Abstract
The use of social media platforms is increasingly prevalent in society, providing brands with a multitude of opportunities to interact with consumers. However, literature has shown this increased usage has negative impacts for users who have experienced depression, anxiety, and stress and brands who see increasing volumes of hate within their communities such as bullying, conflicts, complaints, and harmful content. Existing research focuses on extreme forms of conflict, largely ignoring the lesser forms which still pose a significant threat to consumer and brand welfare. This research aims to capture the full spectrum of online conflict, providing a comprehensive overview of the problem from an interdisciplinary marketing and computer science perspective.

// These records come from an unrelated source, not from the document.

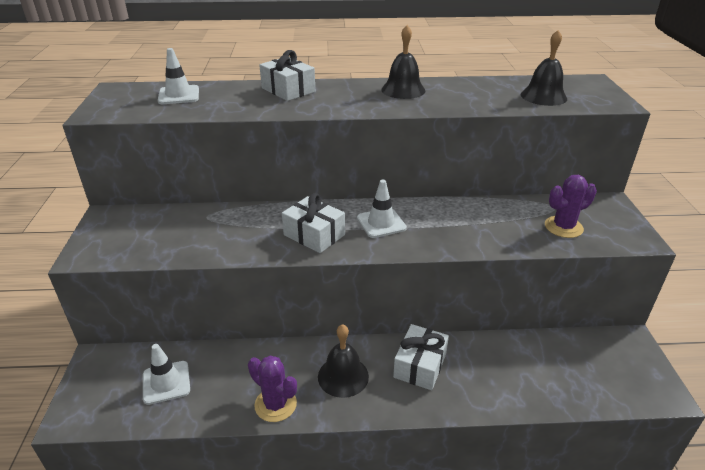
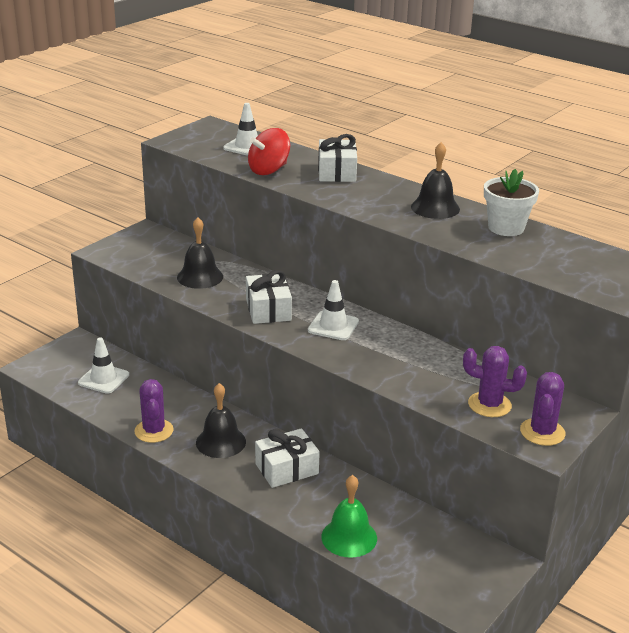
camera: 40 degrees right, 5 degrees down
black bell [521,30,567,106] -> black bell moved to [177,217,223,289]
none -> red spinning top [248,128,290,175]
none -> green bell [321,475,377,558]
none -> white flower pot [484,169,539,236]
none -> purple cactus [520,372,565,446]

I propose a further investigation into online hate, utilising big data analysis to establish an understanding of triggers, consequences and brand responses to online hate. Initially, I will conduct a systematic literature review exploring the definitions and methodology used within the hate research domain. Secondly, I will conduct an investigation into state-of-the-art models and classification systems, producing an analysis on the prevalence of hate and its various forms on social media. Finally, I plan to establish the features of social media data which constitute triggers for online conflicts. Then, through a combination of user studies, sentiment analysis, and emotion detection I will examine the consequences of these conflicts.
This project represents a unique opportunity to combine cutting edge marketing theories with big data analysis, this collaborative approach will offer a considerable contribution to academic literature.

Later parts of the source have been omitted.